** Assignment **
Show each line in the records that has the word "What" in it.

** Information provided **
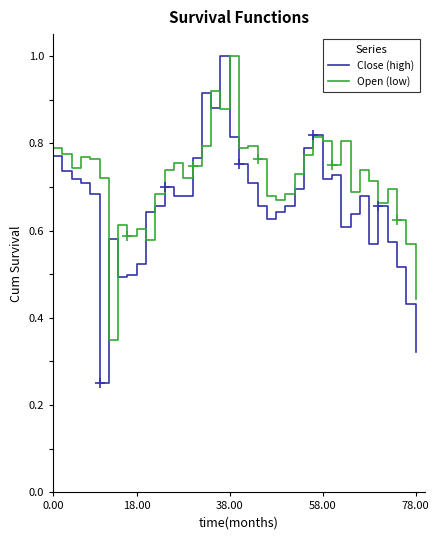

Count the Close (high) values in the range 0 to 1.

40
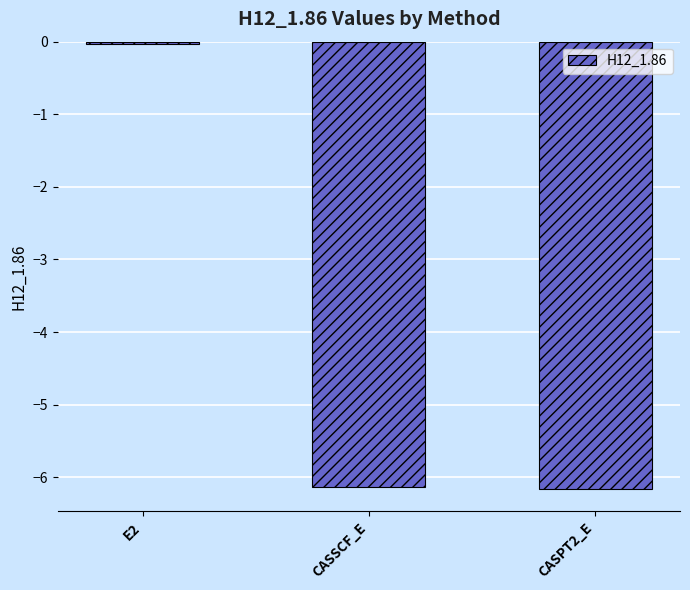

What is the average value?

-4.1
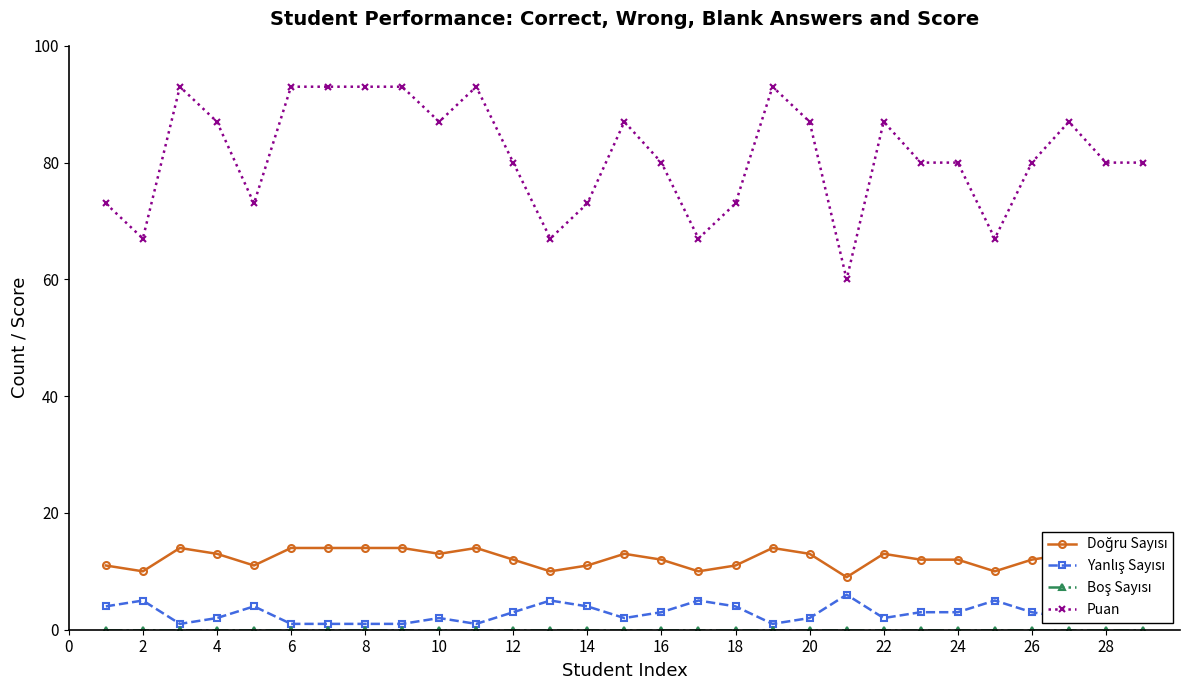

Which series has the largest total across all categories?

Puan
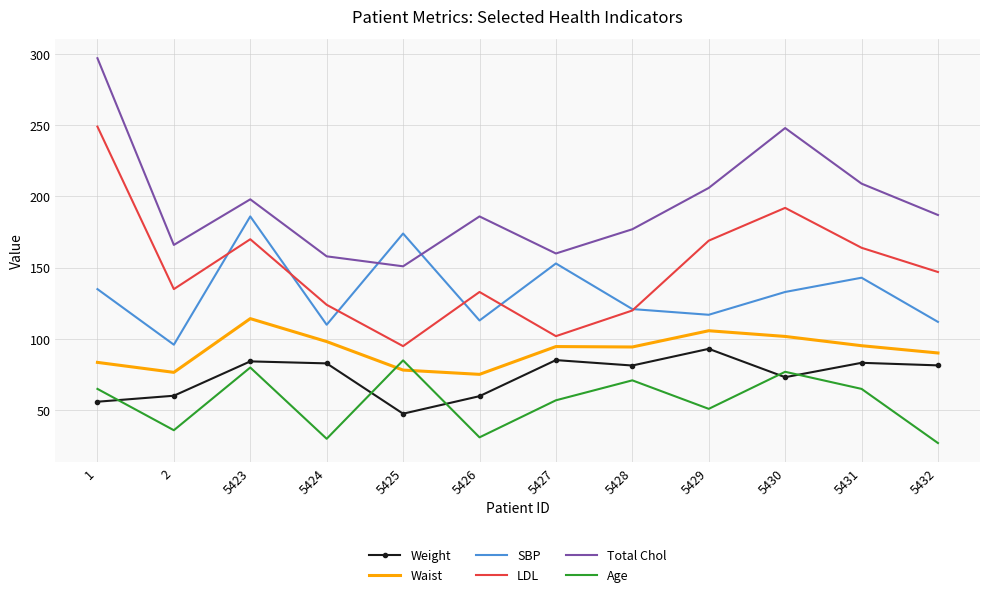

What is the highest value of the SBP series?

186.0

** Result **
What is the average value?
What is the highest value of the SBP series?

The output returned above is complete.